=== Section Start ===
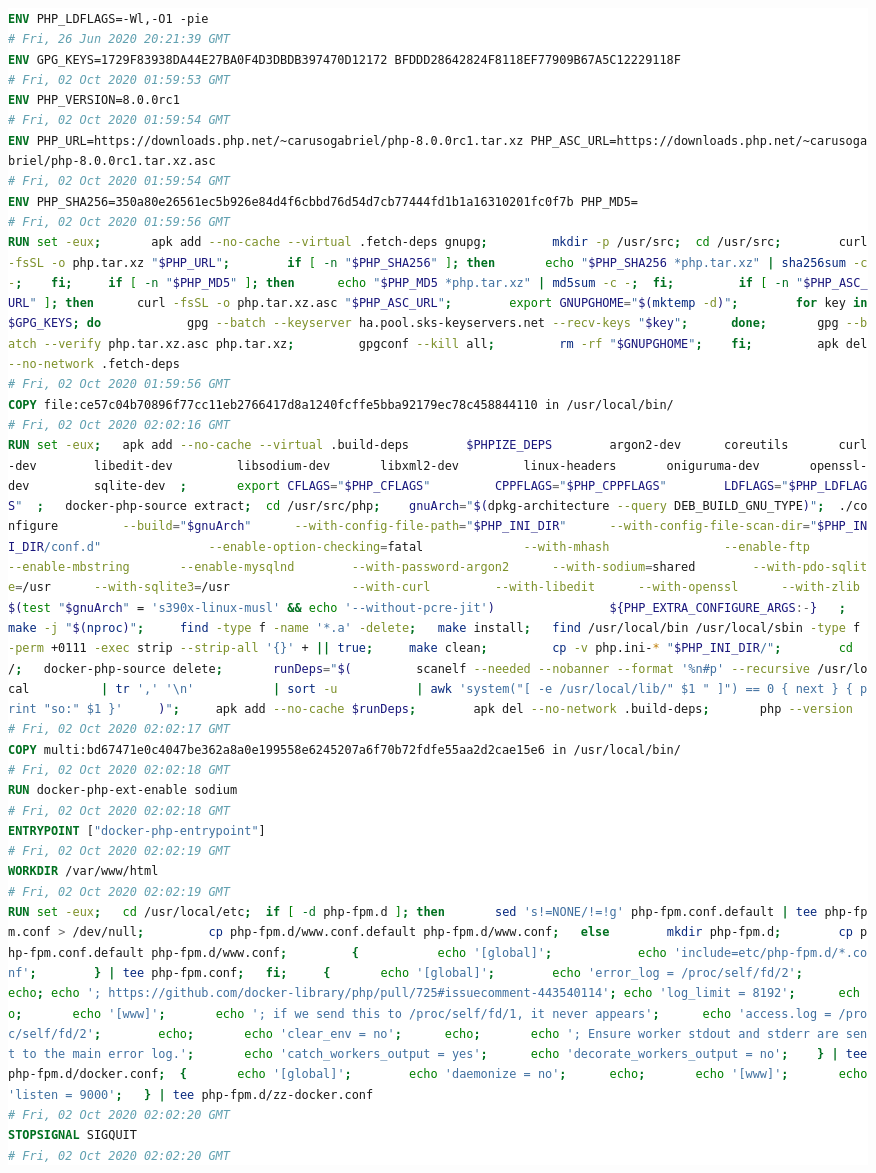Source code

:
 ```dockerfile
ENV PHP_LDFLAGS=-Wl,-O1 -pie
# Fri, 26 Jun 2020 20:21:39 GMT
ENV GPG_KEYS=1729F83938DA44E27BA0F4D3DBDB397470D12172 BFDDD28642824F8118EF77909B67A5C12229118F
# Fri, 02 Oct 2020 01:59:53 GMT
ENV PHP_VERSION=8.0.0rc1
# Fri, 02 Oct 2020 01:59:54 GMT
ENV PHP_URL=https://downloads.php.net/~carusogabriel/php-8.0.0rc1.tar.xz PHP_ASC_URL=https://downloads.php.net/~carusogabriel/php-8.0.0rc1.tar.xz.asc
# Fri, 02 Oct 2020 01:59:54 GMT
ENV PHP_SHA256=350a80e26561ec5b926e84d4f6cbbd76d54d7cb77444fd1b1a16310201fc0f7b PHP_MD5=
# Fri, 02 Oct 2020 01:59:56 GMT
RUN set -eux; 		apk add --no-cache --virtual .fetch-deps gnupg; 		mkdir -p /usr/src; 	cd /usr/src; 		curl -fsSL -o php.tar.xz "$PHP_URL"; 		if [ -n "$PHP_SHA256" ]; then 		echo "$PHP_SHA256 *php.tar.xz" | sha256sum -c -; 	fi; 	if [ -n "$PHP_MD5" ]; then 		echo "$PHP_MD5 *php.tar.xz" | md5sum -c -; 	fi; 		if [ -n "$PHP_ASC_URL" ]; then 		curl -fsSL -o php.tar.xz.asc "$PHP_ASC_URL"; 		export GNUPGHOME="$(mktemp -d)"; 		for key in $GPG_KEYS; do 			gpg --batch --keyserver ha.pool.sks-keyservers.net --recv-keys "$key"; 		done; 		gpg --batch --verify php.tar.xz.asc php.tar.xz; 		gpgconf --kill all; 		rm -rf "$GNUPGHOME"; 	fi; 		apk del --no-network .fetch-deps
# Fri, 02 Oct 2020 01:59:56 GMT
COPY file:ce57c04b70896f77cc11eb2766417d8a1240fcffe5bba92179ec78c458844110 in /usr/local/bin/ 
# Fri, 02 Oct 2020 02:02:16 GMT
RUN set -eux; 	apk add --no-cache --virtual .build-deps 		$PHPIZE_DEPS 		argon2-dev 		coreutils 		curl-dev 		libedit-dev 		libsodium-dev 		libxml2-dev 		linux-headers 		oniguruma-dev 		openssl-dev 		sqlite-dev 	; 		export CFLAGS="$PHP_CFLAGS" 		CPPFLAGS="$PHP_CPPFLAGS" 		LDFLAGS="$PHP_LDFLAGS" 	; 	docker-php-source extract; 	cd /usr/src/php; 	gnuArch="$(dpkg-architecture --query DEB_BUILD_GNU_TYPE)"; 	./configure 		--build="$gnuArch" 		--with-config-file-path="$PHP_INI_DIR" 		--with-config-file-scan-dir="$PHP_INI_DIR/conf.d" 				--enable-option-checking=fatal 				--with-mhash 				--enable-ftp 		--enable-mbstring 		--enable-mysqlnd 		--with-password-argon2 		--with-sodium=shared 		--with-pdo-sqlite=/usr 		--with-sqlite3=/usr 				--with-curl 		--with-libedit 		--with-openssl 		--with-zlib 				$(test "$gnuArch" = 's390x-linux-musl' && echo '--without-pcre-jit') 				${PHP_EXTRA_CONFIGURE_ARGS:-} 	; 	make -j "$(nproc)"; 	find -type f -name '*.a' -delete; 	make install; 	find /usr/local/bin /usr/local/sbin -type f -perm +0111 -exec strip --strip-all '{}' + || true; 	make clean; 		cp -v php.ini-* "$PHP_INI_DIR/"; 		cd /; 	docker-php-source delete; 		runDeps="$( 		scanelf --needed --nobanner --format '%n#p' --recursive /usr/local 			| tr ',' '\n' 			| sort -u 			| awk 'system("[ -e /usr/local/lib/" $1 " ]") == 0 { next } { print "so:" $1 }' 	)"; 	apk add --no-cache $runDeps; 		apk del --no-network .build-deps; 		php --version
# Fri, 02 Oct 2020 02:02:17 GMT
COPY multi:bd67471e0c4047be362a8a0e199558e6245207a6f70b72fdfe55aa2d2cae15e6 in /usr/local/bin/ 
# Fri, 02 Oct 2020 02:02:18 GMT
RUN docker-php-ext-enable sodium
# Fri, 02 Oct 2020 02:02:18 GMT
ENTRYPOINT ["docker-php-entrypoint"]
# Fri, 02 Oct 2020 02:02:19 GMT
WORKDIR /var/www/html
# Fri, 02 Oct 2020 02:02:19 GMT
RUN set -eux; 	cd /usr/local/etc; 	if [ -d php-fpm.d ]; then 		sed 's!=NONE/!=!g' php-fpm.conf.default | tee php-fpm.conf > /dev/null; 		cp php-fpm.d/www.conf.default php-fpm.d/www.conf; 	else 		mkdir php-fpm.d; 		cp php-fpm.conf.default php-fpm.d/www.conf; 		{ 			echo '[global]'; 			echo 'include=etc/php-fpm.d/*.conf'; 		} | tee php-fpm.conf; 	fi; 	{ 		echo '[global]'; 		echo 'error_log = /proc/self/fd/2'; 		echo; echo '; https://github.com/docker-library/php/pull/725#issuecomment-443540114'; echo 'log_limit = 8192'; 		echo; 		echo '[www]'; 		echo '; if we send this to /proc/self/fd/1, it never appears'; 		echo 'access.log = /proc/self/fd/2'; 		echo; 		echo 'clear_env = no'; 		echo; 		echo '; Ensure worker stdout and stderr are sent to the main error log.'; 		echo 'catch_workers_output = yes'; 		echo 'decorate_workers_output = no'; 	} | tee php-fpm.d/docker.conf; 	{ 		echo '[global]'; 		echo 'daemonize = no'; 		echo; 		echo '[www]'; 		echo 'listen = 9000'; 	} | tee php-fpm.d/zz-docker.conf
# Fri, 02 Oct 2020 02:02:20 GMT
STOPSIGNAL SIGQUIT
# Fri, 02 Oct 2020 02:02:20 GMT
```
=== Section End ===
What is needed: Every line of the entries above that includes "COPY" should be copied.

Task result:
COPY file:ce57c04b70896f77cc11eb2766417d8a1240fcffe5bba92179ec78c458844110 in /usr/local/bin/ 
COPY multi:bd67471e0c4047be362a8a0e199558e6245207a6f70b72fdfe55aa2d2cae15e6 in /usr/local/bin/ 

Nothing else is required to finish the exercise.